Title: Allard – The Complete Story
Author: Allan Allard and Lance Cole
Published by: Crowood Press
240 pages; paperback
Price: £40/$60 BUT current price on Crowood’s website (at 15th April 2021) £32 (and e-book version also £32, including vAT). https://www.crowood.com
ISBN: 978-1-7850-0559-6
Most enthusiasts will have at least a vague knowledge of Sydney Allard and his eponymous V8-engined sports cars of the immediate post war years. Irredeemable racer, Allard first entered competition in 1929, funding his passion from his Ford dealership, confusingly called Adlards. By the late 1930s his specials were using the flathead Ford Pilot V8 engine; contracts for the war ministry kept his enterprise busy during the war and by 1950, now one of the country’s best known racing drivers, he had won the British Hillclimb championship using a war surplus air-cooled Steyr V8 engine which he chanced upon and from which, running on methanol he coaxed an astounding 150 horsepower. Encouraged by this he went to Le Mans and using the same Chrysler engines as the Cunninghams, Allards were amongst the fastest cars and their third place in 1950 was a remarkable achievement for an impoverished non-works team.
Allard was nothing if not eclectic: he built and sold cars until it was obvious that his powerful if artisan creations had become too expensive to compete with mass produced Austin Healeys and Jaguar XK140s. Reluctantly abandoning his own production in 1959, he turned to supercharging, becoming a distributor for Shorrock and competed successfully in his ‘Allardettes,’ supercharged Anglias and Cortinas.

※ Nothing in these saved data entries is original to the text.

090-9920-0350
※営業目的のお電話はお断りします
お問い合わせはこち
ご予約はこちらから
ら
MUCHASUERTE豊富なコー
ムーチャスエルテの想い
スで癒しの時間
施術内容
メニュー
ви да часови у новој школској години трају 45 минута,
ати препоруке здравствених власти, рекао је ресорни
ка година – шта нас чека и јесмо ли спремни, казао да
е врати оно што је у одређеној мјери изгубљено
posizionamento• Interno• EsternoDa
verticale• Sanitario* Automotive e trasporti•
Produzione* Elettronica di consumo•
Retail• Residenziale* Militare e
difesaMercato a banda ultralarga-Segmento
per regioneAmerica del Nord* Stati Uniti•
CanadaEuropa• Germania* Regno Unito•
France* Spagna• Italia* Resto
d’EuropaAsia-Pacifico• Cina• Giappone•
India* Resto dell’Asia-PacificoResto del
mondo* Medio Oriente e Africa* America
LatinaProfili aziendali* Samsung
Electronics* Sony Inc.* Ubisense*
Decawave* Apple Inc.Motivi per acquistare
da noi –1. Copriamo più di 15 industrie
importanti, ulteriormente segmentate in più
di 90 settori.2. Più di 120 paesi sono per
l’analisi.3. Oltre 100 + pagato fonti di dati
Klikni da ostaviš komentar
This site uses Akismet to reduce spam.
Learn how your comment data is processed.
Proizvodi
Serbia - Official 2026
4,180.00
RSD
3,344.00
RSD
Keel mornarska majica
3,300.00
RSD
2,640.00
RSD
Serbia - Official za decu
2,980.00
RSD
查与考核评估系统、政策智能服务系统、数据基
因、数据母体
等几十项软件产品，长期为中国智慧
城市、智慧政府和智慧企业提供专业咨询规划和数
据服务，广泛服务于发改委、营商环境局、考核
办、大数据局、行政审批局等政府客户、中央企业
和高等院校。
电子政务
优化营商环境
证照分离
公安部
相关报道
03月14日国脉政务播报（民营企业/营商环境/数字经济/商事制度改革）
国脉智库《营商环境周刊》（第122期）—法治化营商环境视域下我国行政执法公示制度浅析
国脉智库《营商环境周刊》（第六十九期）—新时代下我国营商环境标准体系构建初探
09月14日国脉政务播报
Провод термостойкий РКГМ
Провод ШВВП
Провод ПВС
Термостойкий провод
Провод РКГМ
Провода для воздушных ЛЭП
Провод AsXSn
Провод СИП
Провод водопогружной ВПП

A regular competitor at the Brighton speed trials, his eternal fascination with big horsepower led him to build a dragster and it was effectively Sydney Allard who introduced drag racing to Britain.
Keen on rallying too, he won the Monte in 1952, the only man ever to do so in a car bearing his own name.

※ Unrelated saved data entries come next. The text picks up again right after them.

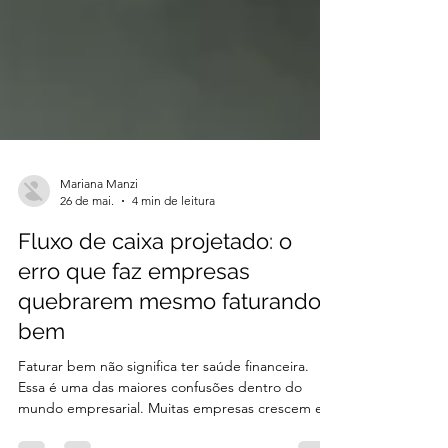
Mariana Manzi
26 de mai.
4 min de leitura
Fluxo de caixa projetado: o
erro que faz empresas
quebrarem mesmo faturando
bem
Faturar bem não significa ter saúde financeira.
Essa é uma das maiores confusões dentro do
mundo empresarial. Muitas empresas crescem em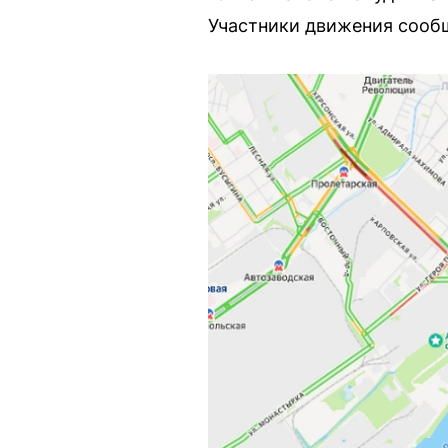
Участники движения сообщ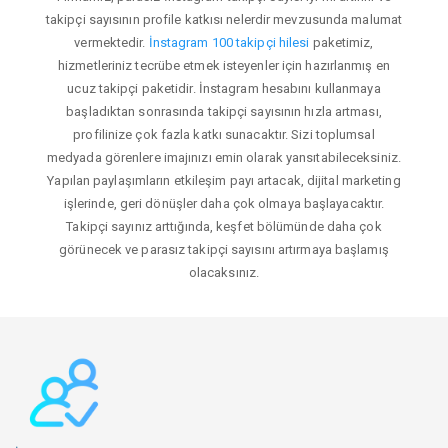
takipçi sayısının profile katkısı nelerdir mevzusunda malumat
vermektedir.
İnstagram 100 takipçi hilesi
paketimiz,
hizmetleriniz tecrübe etmek isteyenler için hazırlanmış en
ucuz takipçi paketidir. İnstagram hesabını kullanmaya
başladıktan sonrasında takipçi sayısının hızla artması,
profilinize çok fazla katkı sunacaktır. Sizi toplumsal
medyada görenlere imajınızı emin olarak yansıtabileceksiniz.
Yapılan paylaşımların etkileşim payı artacak, dijital marketing
işlerinde, geri dönüşler daha çok olmaya başlayacaktır.
Takipçi sayınız arttığında, keşfet bölümünde daha çok
görünecek ve parasız takipçi sayısını artırmaya başlamış
olacaksınız.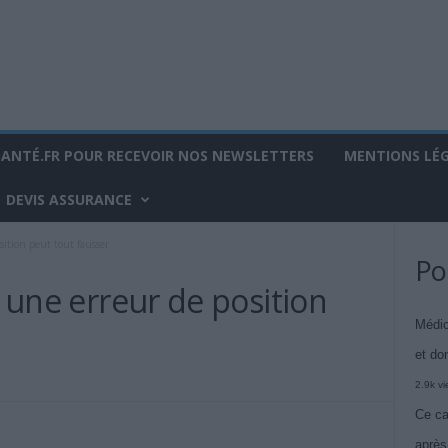
SANTÉ.FR POUR RECEVOIR NOS NEWSLETTERS
MENTIONS LÉ
DEVIS ASSURANCE
sition peut tout fausser
Po
: une erreur de position
Médic
et do
2.9k v
Ce ca
après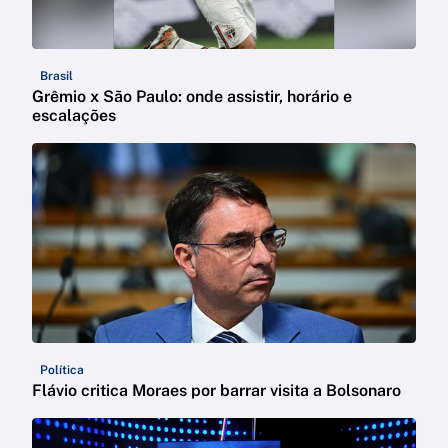
Brasil
Grêmio x São Paulo: onde assistir, horário e
escalações
Política
Flávio critica Moraes por barrar visita a Bolsonaro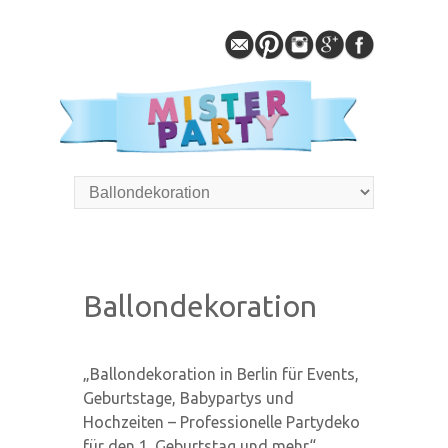
Ballondekoration
„Ballondekoration in Berlin für Events,
Geburtstage, Babypartys und
Hochzeiten – Professionelle Partydeko
für den 1. Geburtstag und mehr“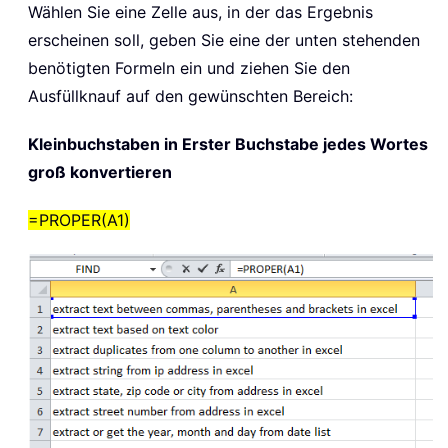
Wählen Sie eine Zelle aus, in der das Ergebnis
erscheinen soll, geben Sie eine der unten stehenden
benötigten Formeln ein und ziehen Sie den
Ausfüllknauf auf den gewünschten Bereich:
Kleinbuchstaben in Erster Buchstabe jedes Wortes
groß konvertieren
=PROPER(A1)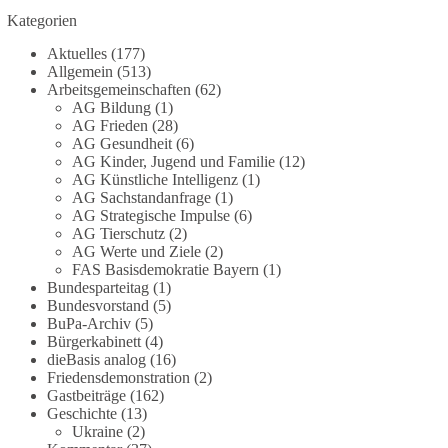
Die Corona-Zeit ist noch lange nicht
Kategorien
aufgearbeitet.
Aktuelles
(177)
Auch in Deutschland warten viele Menschen bis
Allgemein
(513)
heute auf Antworten:
Arbeitsgemeinschaften
(62)
AG Bildung
(1)
AG Frieden
(28)
❓ Wie wurden politische Entscheidungen
AG Gesundheit
(6)
getroffen?
AG Kinder, Jugend und Familie
(12)
❓ Welche Maßnahmen waren notwendig und
AG Künstliche Intelligenz
(1)
welche nicht?
AG Sachstandanfrage
(1)
❓Und wer übernimmt die Verantwortung für die
AG Strategische Impulse
(6)
AG Tierschutz
(2)
massiven Folgen für Kinder, Familien,
AG Werte und Ziele
(2)
Unternehmen und das Vertrauen in unseren
FAS Basisdemokratie Bayern
(1)
Rechtsstaat?
Bundesparteitag
(1)
Bundesvorstand
(5)
🟩🟩🟦🟦🟥🟥🟧🟧
BuPa-Archiv
(5)
Bürgerkabinett
(4)
dieBasis analog
(16)
Eine demokratische Gesellschaft lebt nicht davon,
Friedensdemonstration
(2)
unbequeme Fragen zu vermeiden. Sie lebt davon,
Gastbeiträge
(162)
Fragen offen zu stellen und transparent zu
Geschichte
(13)
beantworten.
Ukraine
(2)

Inveterate competitor, he persevered well into the 1960s, driving Fords in Montes, the RAC and even the gruelling Sofia-Liège-Sofia. Only the cancer which was to kill him shortly afterwards stopped him at 56 entering the 1966 Monte.

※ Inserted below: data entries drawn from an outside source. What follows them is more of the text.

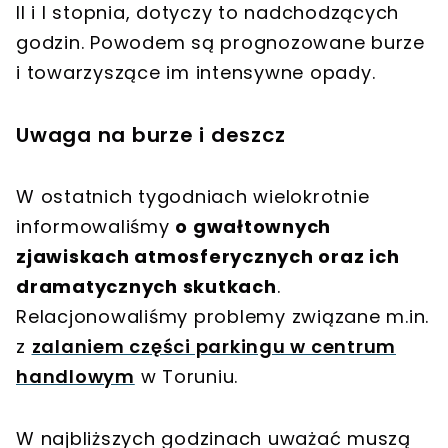
II i I stopnia
, dotyczy to nadchodzących
godzin. Powodem są prognozowane
burze
i towarzyszące im
intensywne opady
.
Uwaga na burze i deszcz
W ostatnich tygodniach wielokrotnie
informowaliśmy
o gwałtownych
zjawiskach atmosferycznych oraz ich
dramatycznych skutkach
.
Relacjonowaliśmy problemy związane m.in.
z
zalaniem części parkingu w centrum
handlowym
w Toruniu.
W najbliższych godzinach uważać muszą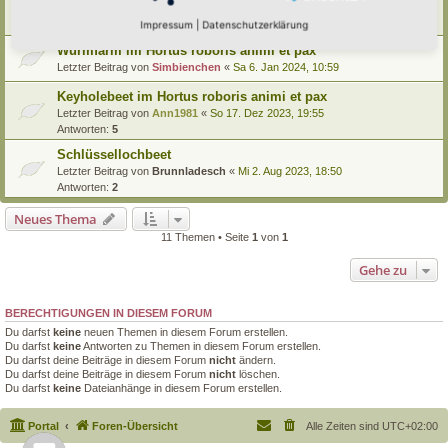
Ziegel stabil stapeln -Beispielthread
Letzter Beitrag von
Somnia
«
Mi 24. Apr 2024, 20:17
Impressum
|
Datenschutzerklärung
Wurmfarm im Hortus roboris animi et pax
Letzter Beitrag von
Simbienchen
«
Sa 6. Jan 2024, 10:59
Keyholebeet im Hortus roboris animi et pax
Letzter Beitrag von
Ann1981
«
So 17. Dez 2023, 19:55
Antworten:
5
Schlüssellochbeet
Letzter Beitrag von
Brunnladesch
«
Mi 2. Aug 2023, 18:50
Antworten:
2
Neues Thema
11 Themen • Seite
1
von
1
Gehe zu
BERECHTIGUNGEN IN DIESEM FORUM
Du darfst
keine
neuen Themen in diesem Forum erstellen.
Du darfst
keine
Antworten zu Themen in diesem Forum erstellen.
Du darfst deine Beiträge in diesem Forum
nicht
ändern.
Du darfst deine Beiträge in diesem Forum
nicht
löschen.
Du darfst
keine
Dateianhänge in diesem Forum erstellen.
Portal
Foren-Übersicht
Alle Zeiten sind
UTC+02:00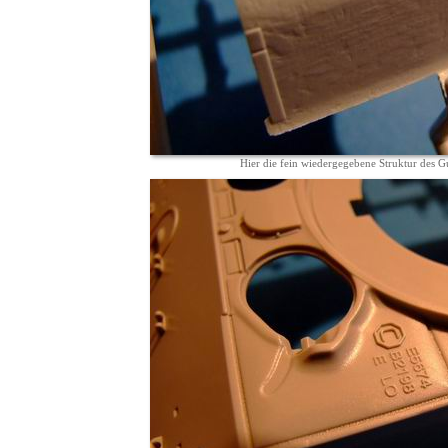
Hier die fein wiedergegebene Struktur des G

It is an involved yet fascinating story, well served by this new book, whose authors, Sydney’s younger son Alan and motoring journalist Lance Cole have produced an encyclopaedic work encompassing the life and exploits of an ambitious, talented, innovative yet also modest individual. At least 500 Allards of the 1900 originally made are known to exist many remain in active road or racing service, especially in the US where most were sold.
VERDICT
A fine, especially well-written work, an absolute must for Allards fans and one which deserves prominence in any motoring enthusiast’s library.